CHRISTIAN FORMATION . . . The Wednesday evening classes have resumed.  We begin this year with a series led by Father Breidenthal on “The Prodigal Son.”  Discussion will be based upon the story from Luke 15 and will explore various ways the passage can be understood, experienced and applied to our lives.  Those arriving for classes on weeknights after Mass are reminded of the doorbell that rings in Saint Benedict’s Study located inside the 46th Street Parish Building entrance.

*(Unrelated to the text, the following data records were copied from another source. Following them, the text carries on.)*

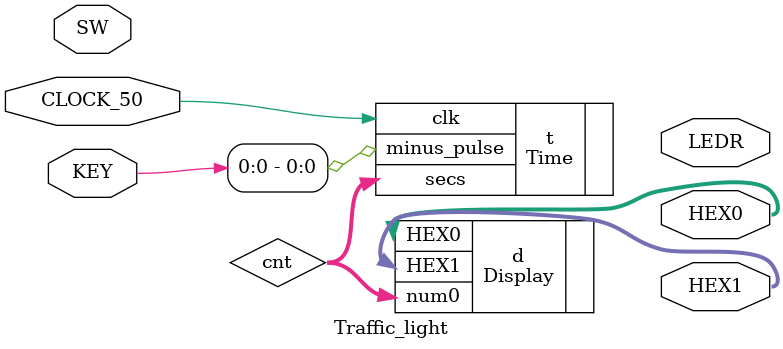
<source format=v>
module Traffic_light(input CLOCK_50, input [3:0]KEY, input [9:0]SW, output [6:0]HEX0, HEX1, output [9:0] LEDR);


wire [7:0] cnt;

	Time #(.MAX(10))
	 t(.clk(CLOCK_50), .minus_pulse(KEY[0]), .secs(cnt));
	
	Display 
		d(.num0(cnt), .HEX0(HEX0), .HEX1(HEX1));

	endmodule
	
	
	

	
	
	
	
	
	
	
	
	
	
	

</source>
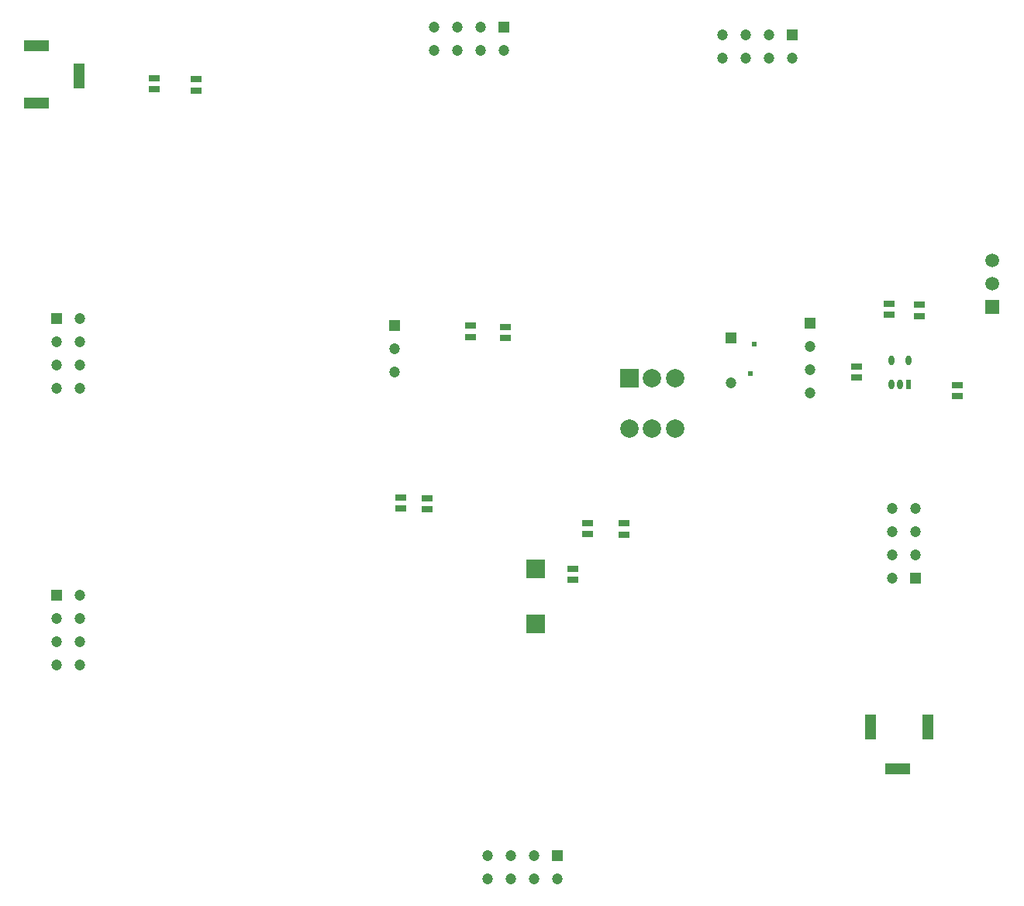
<source format=gbr>
%TF.GenerationSoftware,Altium Limited,Altium Designer,19.1.5 (86)*%
G04 Layer_Color=255*
%FSLAX45Y45*%
%MOMM*%
%TF.FileFunction,Pads,Bot*%
%TF.Part,Single*%
G01*
G75*
%TA.AperFunction,SMDPad,CuDef*%
%ADD10R,1.30000X0.70000*%
%ADD11R,2.00000X2.00000*%
%ADD12O,0.60000X1.10000*%
%ADD13R,0.60000X1.10000*%
%ADD14R,0.60000X0.50000*%
%TA.AperFunction,ComponentPad*%
%ADD15R,1.50000X1.50000*%
%ADD16C,1.50000*%
%ADD17C,2.00000*%
%ADD18R,2.00000X2.00000*%
%ADD19R,2.70000X1.20000*%
%ADD20R,1.20000X2.70000*%
%ADD21R,1.20000X1.20000*%
%ADD22C,1.20000*%
%ADD23R,1.20000X1.20000*%
D10*
X12953999Y5152700D02*
D03*
Y5032700D02*
D03*
X8839200Y10379400D02*
D03*
Y10499400D02*
D03*
X8382000Y10392100D02*
D03*
Y10512100D02*
D03*
X16408400Y7928300D02*
D03*
Y8048300D02*
D03*
X17157700Y7162800D02*
D03*
Y7042800D02*
D03*
X16052800Y7242500D02*
D03*
Y7362500D02*
D03*
X16738600Y8035600D02*
D03*
Y7915600D02*
D03*
X11366500Y5923900D02*
D03*
Y5803900D02*
D03*
X11074400Y5930900D02*
D03*
Y5810900D02*
D03*
X11836400Y7687000D02*
D03*
Y7807000D02*
D03*
X12217400Y7677800D02*
D03*
Y7797800D02*
D03*
X13119099Y5651500D02*
D03*
Y5531500D02*
D03*
X13512801Y5648000D02*
D03*
Y5528000D02*
D03*
D11*
X12547600Y4551400D02*
D03*
Y5151400D02*
D03*
D12*
X16434300Y7429500D02*
D03*
X16624300D02*
D03*
X16434300Y7169500D02*
D03*
X16529300D02*
D03*
D13*
X16624300D02*
D03*
D14*
X14935201Y7607300D02*
D03*
X14897099Y7289800D02*
D03*
D15*
X17538699Y8013700D02*
D03*
D16*
Y8267700D02*
D03*
Y8521700D02*
D03*
D17*
X14071600Y6689000D02*
D03*
X13821600D02*
D03*
X13571600D02*
D03*
X14071600Y7239000D02*
D03*
X13821600D02*
D03*
D18*
X13571600D02*
D03*
D19*
X7099300Y10870500D02*
D03*
Y10240500D02*
D03*
X16505200Y2969000D02*
D03*
D20*
X7559300Y10540500D02*
D03*
X16835201Y3429000D02*
D03*
X16205200D02*
D03*
D21*
X14681200Y7678200D02*
D03*
X15354300Y10985500D02*
D03*
X12788900Y2019300D02*
D03*
X12204700Y11074400D02*
D03*
D22*
X14681200Y7188200D02*
D03*
X14592300Y10731500D02*
D03*
X14846300D02*
D03*
X15100301D02*
D03*
X15354300D02*
D03*
X14592300Y10985500D02*
D03*
X14846300D02*
D03*
X15100301D02*
D03*
X15544800Y7073900D02*
D03*
Y7327900D02*
D03*
Y7581900D02*
D03*
X11010900Y7556500D02*
D03*
Y7302500D02*
D03*
X16446500Y5816600D02*
D03*
Y5562600D02*
D03*
Y5308600D02*
D03*
Y5054600D02*
D03*
X16700500Y5816600D02*
D03*
Y5562600D02*
D03*
Y5308600D02*
D03*
X12534900Y2019300D02*
D03*
X12280900D02*
D03*
X12026900D02*
D03*
X12788900Y1765300D02*
D03*
X12534900D02*
D03*
X12280900D02*
D03*
X12026900D02*
D03*
X7315200Y4610100D02*
D03*
Y4356100D02*
D03*
Y4102100D02*
D03*
X7569200Y4864100D02*
D03*
Y4610100D02*
D03*
Y4356100D02*
D03*
Y4102100D02*
D03*
X7315200Y7632700D02*
D03*
Y7378700D02*
D03*
Y7124700D02*
D03*
X7569200Y7886700D02*
D03*
Y7632700D02*
D03*
Y7378700D02*
D03*
Y7124700D02*
D03*
X11950700Y11074400D02*
D03*
X11696700D02*
D03*
X11442700D02*
D03*
X12204700Y10820400D02*
D03*
X11950700D02*
D03*
X11696700D02*
D03*
X11442700D02*
D03*
D23*
X15544800Y7835900D02*
D03*
X11010900Y7810500D02*
D03*
X16700500Y5054600D02*
D03*
X7315200Y4864100D02*
D03*
Y7886700D02*
D03*
%TF.MD5,27bc368ebaf92e7d3a1cd33052e2bc25*%
M02*

</source>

SUMMARY OF THE SEPTEMBER 17, 2001, BOARD MEETING . . . At its September 17, 2001, meeting, the Board of Trustees: 1. Prayed for those who have died and those who mourn, for our Nation, and for peace and justice.  2. Heard about the activities at the Church since the World Trade Center disaster.  The Church has remained open throughout each day, and many people have come in to seek solace.  At the noonday Mass on Friday September 14, more than 600 people were in attendance, with the offering dedicated to the relief efforts.  The clergy have also ventured into the streets around Times Square, to offer support to police and firemen and to console passersby.  3. Learned that renovation work is continuing in Saint Joseph’s Hall and in the Curate’s apartment, which is on the fifth floor of the Parish House.  4. Discussed plans for a Stewardship reception to be held at the Rectory on Monday October 15, beginning at 7:00 PM.  5. Discussed Board membership and rotation off the Board for members who have served.  6. Heard of plans for evening Solemn Masses for: All Saints’ Day, November 1; All Souls’ Day, November 2; the Feast of Saint Andrew the Apostle, November 30, when the Curate, Father Weiler, is scheduled to be ordained to the Order of Sacred Priests by Presiding Bishop Frank Griswold; and our Patronal Feast, the Conception of the Blessed Virgin Mary, December 7, when the preacher will be Father Allen Moses, vicar, All Saints Church, Margaret Street, London.  Leroy Sharer, secretary


CELEBRATING A NEW BISHOP . . . The Diocese of New York invites you to be present at the recognition, investiture and installation of the Right Reverend Mark Sean Sisk as the Fifteenth Bishop of New York and for the Mass on the Feast of Saint Michael and All Angels, Saturday, September 29, 2001 at 11:00 AM at the Cathedral of Saint John the Divine.